I tried to solve these systems of equations in my book: \begin{align} 7&x+4y+3z+2w=46\\ 5&x-y+4w=23\\ &x+z=6\\ 3&x+7w=15 \end{align}
I tried to solve it in many different ways, but I still haven't gotten $x=5$, $y=2$, $z=1$ and $w=0$ which are the solutions of these systems of equations.
Did I make a mistake?
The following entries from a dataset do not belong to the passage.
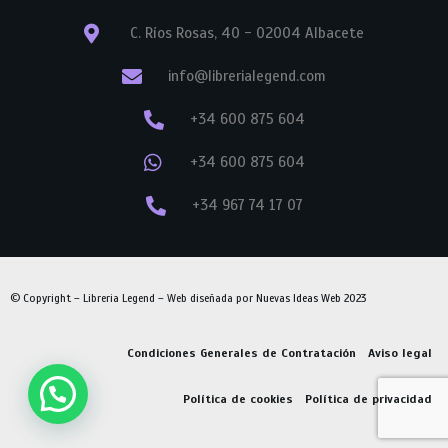
C. Ríos Rosas, 40 - 02004 Albacete
info@librerialegend.com
+34 600 875 604
+34 600 875 604
+34 967 74 17 07
© Copyright – Libreria Legend – Web diseñada por
Nuevas Ideas Web 2023
Condiciones Generales de Contratación
Aviso legal
Política de cookies
Política de privacidad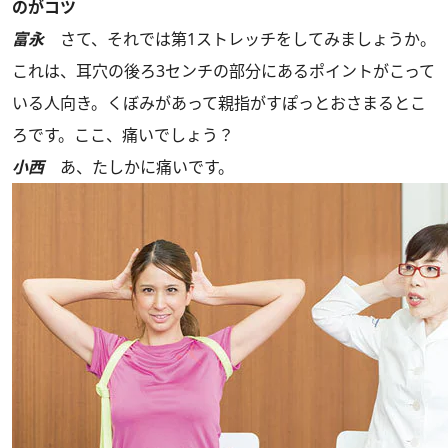
のがコツ
富永
さて、それでは第1ストレッチをしてみましょうか。
これは、耳穴の後ろ3センチの部分にあるポイントがこって
いる人向き。くぼみがあって親指がすぽっとおさまるとこ
ろです。ここ、痛いでしょう？
小西
あ、たしかに痛いです。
How did the book get $x=5$, $y=2$, $z=1$ and $w=0$?
With $z = 6 - x$ we can eliminate $z$ so we get:
$$7x+4y+3(6-x)+2w=46$$
Then distributing the $3$: $$7x+4y+18-3x+2w=46$$
Moving variable terms to left of the left side and constant term to right of left side then combining like terms we get: $$4x+4y+2w+18=46$$
Subtracting $18$ from both sides so we get $$4x+4y+2w=28$$
Dividing by $2$, then it becomes: $$2x+2y+w=28$$ $$5x-y+4w=23$$ $$3x+7w=15$$
Then deriving from the first equation we get
$$w=14-2x-2y$$
Substituting $w$ we get:
$$5x-y+4(14-2x-2y)=23$$ $$3x+7(14-2x-2y)=15$$
By the process the steps for the first one are below:
$$5x-y+56-8x-8y=23$$ $$5x-y-8x-8y+56=23$$ $$-3x-9y+56=23$$ $$-3x-9y=-33$$
Let's get rid of the negatives:
$$3x+9y=33$$
And the steps for the second one are below:
$$3x+98-14x-14y=15$$ $$-11x-14y+98=15$$ $$-11x-14y=-83$$
Get rid of the negatives, there are the 2 equations:
$$3x+9y=33$$ $$11x+14y=83$$
We could do elimination here:
$$11(3x+9y)=11\times 33$$ $$3(11x+14y)=3\times 83$$
We get then:
$$33x+99y=363$$ $$33x+42y=249$$
Subtracting one from the other we get:
$$(33x+99y)-(33x+42y)=363-249$$
We can distribute the minus sign on the left side:
$$33x+99y-33x-42y=363-249$$
Simplifying we get:
$$57y=114$$
Dividing both sides by $57$ we get:
$$y=2$$
Now let's plug this in into any one of the equations before multiplying (in this case, I used $3x+9y=33$ just for simplicity, simplifying, through the steps:
$$3x+9\times 2=33$$ $$3x+18=33$$ $$3x=15$$ $$x=5$$
We've got $x=5$ and $y=2$. Can you finish the rest to get $z=1$ and $w=0$?